• [The problem]: Each line of the listing should be reproduced exactly.

• [Input data]:
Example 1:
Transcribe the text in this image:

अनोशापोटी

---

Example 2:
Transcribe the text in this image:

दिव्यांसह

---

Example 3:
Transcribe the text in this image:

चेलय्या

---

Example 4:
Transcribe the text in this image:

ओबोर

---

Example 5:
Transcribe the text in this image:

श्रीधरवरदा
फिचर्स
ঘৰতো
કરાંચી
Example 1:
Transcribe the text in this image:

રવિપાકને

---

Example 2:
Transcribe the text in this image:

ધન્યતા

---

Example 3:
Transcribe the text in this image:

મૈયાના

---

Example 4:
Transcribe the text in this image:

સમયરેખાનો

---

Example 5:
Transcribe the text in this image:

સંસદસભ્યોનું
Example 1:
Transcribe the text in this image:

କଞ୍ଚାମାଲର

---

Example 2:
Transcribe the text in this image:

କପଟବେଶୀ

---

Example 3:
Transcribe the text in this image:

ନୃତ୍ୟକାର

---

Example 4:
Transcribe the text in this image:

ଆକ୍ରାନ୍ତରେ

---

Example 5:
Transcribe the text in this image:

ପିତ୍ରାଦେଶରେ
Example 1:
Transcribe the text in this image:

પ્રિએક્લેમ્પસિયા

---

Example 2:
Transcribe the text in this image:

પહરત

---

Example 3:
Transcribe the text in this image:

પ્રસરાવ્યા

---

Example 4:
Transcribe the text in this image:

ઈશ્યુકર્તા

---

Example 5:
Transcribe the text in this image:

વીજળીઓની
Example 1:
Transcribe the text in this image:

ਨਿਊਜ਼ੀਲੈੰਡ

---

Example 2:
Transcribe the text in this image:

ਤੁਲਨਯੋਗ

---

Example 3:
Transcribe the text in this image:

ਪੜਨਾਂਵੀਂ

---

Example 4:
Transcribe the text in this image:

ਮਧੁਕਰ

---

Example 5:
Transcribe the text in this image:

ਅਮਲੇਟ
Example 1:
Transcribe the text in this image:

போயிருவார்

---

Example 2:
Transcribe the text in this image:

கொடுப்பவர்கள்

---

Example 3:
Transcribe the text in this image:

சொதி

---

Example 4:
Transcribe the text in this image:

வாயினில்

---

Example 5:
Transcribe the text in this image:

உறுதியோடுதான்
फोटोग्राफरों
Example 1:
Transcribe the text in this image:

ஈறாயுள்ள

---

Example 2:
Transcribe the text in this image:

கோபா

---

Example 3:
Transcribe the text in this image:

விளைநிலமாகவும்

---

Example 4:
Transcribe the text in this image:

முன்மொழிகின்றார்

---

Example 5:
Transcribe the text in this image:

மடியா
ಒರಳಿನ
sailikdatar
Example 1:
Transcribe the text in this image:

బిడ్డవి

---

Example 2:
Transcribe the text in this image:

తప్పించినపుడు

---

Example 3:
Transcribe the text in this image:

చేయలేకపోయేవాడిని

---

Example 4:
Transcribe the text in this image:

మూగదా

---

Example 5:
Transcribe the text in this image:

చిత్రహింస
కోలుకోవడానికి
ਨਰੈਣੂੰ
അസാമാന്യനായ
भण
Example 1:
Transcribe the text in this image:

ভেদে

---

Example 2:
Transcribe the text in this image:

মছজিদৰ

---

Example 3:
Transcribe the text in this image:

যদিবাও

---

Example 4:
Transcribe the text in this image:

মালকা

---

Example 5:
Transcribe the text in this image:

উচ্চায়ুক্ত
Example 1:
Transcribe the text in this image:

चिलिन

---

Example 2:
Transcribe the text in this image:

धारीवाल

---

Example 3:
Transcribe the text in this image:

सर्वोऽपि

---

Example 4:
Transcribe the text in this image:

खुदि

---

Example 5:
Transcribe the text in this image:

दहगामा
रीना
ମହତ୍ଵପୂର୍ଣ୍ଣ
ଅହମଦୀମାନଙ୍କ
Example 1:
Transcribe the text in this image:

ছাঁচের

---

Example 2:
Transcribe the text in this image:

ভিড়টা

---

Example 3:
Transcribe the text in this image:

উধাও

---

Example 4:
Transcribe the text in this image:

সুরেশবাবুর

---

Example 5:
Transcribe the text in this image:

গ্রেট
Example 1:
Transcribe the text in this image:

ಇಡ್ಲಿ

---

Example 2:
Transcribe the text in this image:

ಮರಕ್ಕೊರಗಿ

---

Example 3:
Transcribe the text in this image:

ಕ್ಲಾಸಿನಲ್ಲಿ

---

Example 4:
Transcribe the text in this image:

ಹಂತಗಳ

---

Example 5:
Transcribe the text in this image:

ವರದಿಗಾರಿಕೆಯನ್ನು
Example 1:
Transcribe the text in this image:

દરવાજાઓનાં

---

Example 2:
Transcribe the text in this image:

• [Answer]:
Example 1:
Transcribe the text in this image:

अनोशापोटी

---

Example 2:
Transcribe the text in this image:

दिव्यांसह

---

Example 3:
Transcribe the text in this image:

चेलय्या

---

Example 4:
Transcribe the text in this image:

ओबोर

---

Example 5:
Transcribe the text in this image:

श्रीधरवरदा
फिचर्स
ঘৰতো
કરાંચી
Example 1:
Transcribe the text in this image:

રવિપાકને

---

Example 2:
Transcribe the text in this image:

ધન્યતા

---

Example 3:
Transcribe the text in this image:

મૈયાના

---

Example 4:
Transcribe the text in this image:

સમયરેખાનો

---

Example 5:
Transcribe the text in this image:

સંસદસભ્યોનું
Example 1:
Transcribe the text in this image:

କଞ୍ଚାମାଲର

---

Example 2:
Transcribe the text in this image:

କପଟବେଶୀ

---

Example 3:
Transcribe the text in this image:

ନୃତ୍ୟକାର

---

Example 4:
Transcribe the text in this image:

ଆକ୍ରାନ୍ତରେ

---

Example 5:
Transcribe the text in this image:

ପିତ୍ରାଦେଶରେ
Example 1:
Transcribe the text in this image:

પ્રિએક્લેમ્પસિયા

---

Example 2:
Transcribe the text in this image:

પહરત

---

Example 3:
Transcribe the text in this image:

પ્રસરાવ્યા

---

Example 4:
Transcribe the text in this image:

ઈશ્યુકર્તા

---

Example 5:
Transcribe the text in this image:

વીજળીઓની
Example 1:
Transcribe the text in this image:

ਨਿਊਜ਼ੀਲੈੰਡ

---

Example 2:
Transcribe the text in this image:

ਤੁਲਨਯੋਗ

---

Example 3:
Transcribe the text in this image:

ਪੜਨਾਂਵੀਂ

---

Example 4:
Transcribe the text in this image:

ਮਧੁਕਰ

---

Example 5:
Transcribe the text in this image:

ਅਮਲੇਟ
Example 1:
Transcribe the text in this image:

போயிருவார்

---

Example 2:
Transcribe the text in this image:

கொடுப்பவர்கள்

---

Example 3:
Transcribe the text in this image:

சொதி

---

Example 4:
Transcribe the text in this image:

வாயினில்

---

Example 5:
Transcribe the text in this image:

உறுதியோடுதான்
फोटोग्राफरों
Example 1:
Transcribe the text in this image:

ஈறாயுள்ள

---

Example 2:
Transcribe the text in this image:

கோபா

---

Example 3:
Transcribe the text in this image:

விளைநிலமாகவும்

---

Example 4:
Transcribe the text in this image:

முன்மொழிகின்றார்

---

Example 5:
Transcribe the text in this image:

மடியா
ಒರಳಿನ
sailikdatar
Example 1:
Transcribe the text in this image:

బిడ్డవి

---

Example 2:
Transcribe the text in this image:

తప్పించినపుడు

---

Example 3:
Transcribe the text in this image:

చేయలేకపోయేవాడిని

---

Example 4:
Transcribe the text in this image:

మూగదా

---

Example 5:
Transcribe the text in this image:

చిత్రహింస
కోలుకోవడానికి
ਨਰੈਣੂੰ
അസാമാന്യനായ
भण
Example 1:
Transcribe the text in this image:

ভেদে

---

Example 2:
Transcribe the text in this image:

মছজিদৰ

---

Example 3:
Transcribe the text in this image:

যদিবাও

---

Example 4:
Transcribe the text in this image:

মালকা

---

Example 5:
Transcribe the text in this image:

উচ্চায়ুক্ত
Example 1:
Transcribe the text in this image:

चिलिन

---

Example 2:
Transcribe the text in this image:

धारीवाल

---

Example 3:
Transcribe the text in this image:

सर्वोऽपि

---

Example 4:
Transcribe the text in this image:

खुदि

---

Example 5:
Transcribe the text in this image:

दहगामा
रीना
ମହତ୍ଵପୂର୍ଣ୍ଣ
ଅହମଦୀମାନଙ୍କ
Example 1:
Transcribe the text in this image:

ছাঁচের

---

Example 2:
Transcribe the text in this image:

ভিড়টা

---

Example 3:
Transcribe the text in this image:

উধাও

---

Example 4:
Transcribe the text in this image:

সুরেশবাবুর

---

Example 5:
Transcribe the text in this image:

গ্রেট
Example 1:
Transcribe the text in this image:

ಇಡ್ಲಿ

---

Example 2:
Transcribe the text in this image:

ಮರಕ್ಕೊರಗಿ

---

Example 3:
Transcribe the text in this image:

ಕ್ಲಾಸಿನಲ್ಲಿ

---

Example 4:
Transcribe the text in this image:

ಹಂತಗಳ

---

Example 5:
Transcribe the text in this image:

ವರದಿಗಾರಿಕೆಯನ್ನು
Example 1:
Transcribe the text in this image:

દરવાજાઓનાં

---

Example 2:
Transcribe the text in this image:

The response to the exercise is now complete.